In the computing and technology world a hacker is simply someone who looks to exploit network security issues and weaknesses in a computer system.  The reasons hackers dedicate so much time and effort to these activities is that they are motivated by reasons including profit, protest or to simply challenge themselves and gain credibility and reputation.  Companies like Facebook have in the past hired computer programmers that have shown exceptional hacking abilities at the company’s annual hack-a-thon for instance. 

Veracode, the leader in cloud based application security testing, has recently released its annual state of software security report.  The report includes up to date and extensive research on software vulnerability trends as well as some predictions on how these flaws could be exploited if left unaddressed and ultimately what this may mean for organisations and security professionals.

One of the most outstanding predictions made by Veracode suggests there will be a rise in ‘everyday hackers’.  What this means is while vulnerabilities are being realised on a daily basis more and more information and tutorials on how to exploit these are becoming more readily available across the net.  A simple Google search for ‘SQL injection hack’ yields 1.74 million results, including detailed videos with explicit instructions on how to exploit these common SQL injection vulnerabilities.  The availability of this information makes it easier and more possible for less technically skilled hackers to take advantage of this flaw and many more.  While SQL injection flaws are easily identified and fixed, Veracode found that over 32 percent of web applications are still affected by SQL injection vulnerabilities.

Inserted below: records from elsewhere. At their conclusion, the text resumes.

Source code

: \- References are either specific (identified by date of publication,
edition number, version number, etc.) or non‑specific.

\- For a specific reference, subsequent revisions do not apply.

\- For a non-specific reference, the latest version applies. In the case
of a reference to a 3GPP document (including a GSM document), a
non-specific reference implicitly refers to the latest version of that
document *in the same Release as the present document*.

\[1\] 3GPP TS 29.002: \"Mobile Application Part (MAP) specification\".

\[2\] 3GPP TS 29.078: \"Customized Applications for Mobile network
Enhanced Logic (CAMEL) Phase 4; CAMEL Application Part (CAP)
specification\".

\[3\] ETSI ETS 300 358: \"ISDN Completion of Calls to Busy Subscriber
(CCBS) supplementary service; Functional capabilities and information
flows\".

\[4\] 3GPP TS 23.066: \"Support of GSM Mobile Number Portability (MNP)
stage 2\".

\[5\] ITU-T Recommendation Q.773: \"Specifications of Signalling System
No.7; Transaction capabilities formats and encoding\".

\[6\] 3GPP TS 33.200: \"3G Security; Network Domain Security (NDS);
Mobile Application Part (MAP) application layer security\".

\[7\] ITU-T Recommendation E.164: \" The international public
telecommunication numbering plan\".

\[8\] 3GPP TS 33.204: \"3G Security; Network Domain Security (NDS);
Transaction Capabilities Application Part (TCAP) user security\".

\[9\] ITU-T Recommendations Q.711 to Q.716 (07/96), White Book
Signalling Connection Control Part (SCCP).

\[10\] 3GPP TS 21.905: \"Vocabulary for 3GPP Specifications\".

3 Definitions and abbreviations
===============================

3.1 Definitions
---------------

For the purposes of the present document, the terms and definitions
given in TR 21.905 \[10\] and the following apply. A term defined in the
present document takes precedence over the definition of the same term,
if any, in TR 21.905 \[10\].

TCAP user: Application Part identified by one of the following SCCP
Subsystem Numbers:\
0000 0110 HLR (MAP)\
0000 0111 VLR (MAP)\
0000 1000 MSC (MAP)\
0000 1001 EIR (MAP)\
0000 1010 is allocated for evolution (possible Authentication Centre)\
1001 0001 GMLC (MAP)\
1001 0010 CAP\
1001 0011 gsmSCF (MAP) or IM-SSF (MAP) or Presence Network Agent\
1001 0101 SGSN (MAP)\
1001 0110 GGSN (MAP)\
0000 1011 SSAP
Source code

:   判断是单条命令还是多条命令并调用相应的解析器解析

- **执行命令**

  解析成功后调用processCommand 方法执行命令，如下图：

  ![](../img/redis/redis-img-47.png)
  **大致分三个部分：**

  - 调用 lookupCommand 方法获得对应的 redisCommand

Evidence linking organisational intrusions and data breach events to application security issues is expanding at an exponential rate.  Web-based intrusions and hacking in general accounts for 52% of the breaches in 2011 and 2012 and this figure looks set to rise into 2013.  This comes as despite substantial improvements in awareness of the importance of securing software, decreases in the amount of exploitable coding flaws are not being seen.   

The research also concluded that the leading cause of security breaches and data loss for organizations stemmed from insecure software. The report found that 70 percent of software typically used by companies failed to comply with enterprise security policies on their first submission for security testing.  Ultimately, organisations need to be proactive and take action now to improve security measures on existing applications and networks, hackers and security threats are not going to go away anytime soon so every organisation out there should be doing everything they can to strengthen their defences and make it impossible for these threats to comprise the company.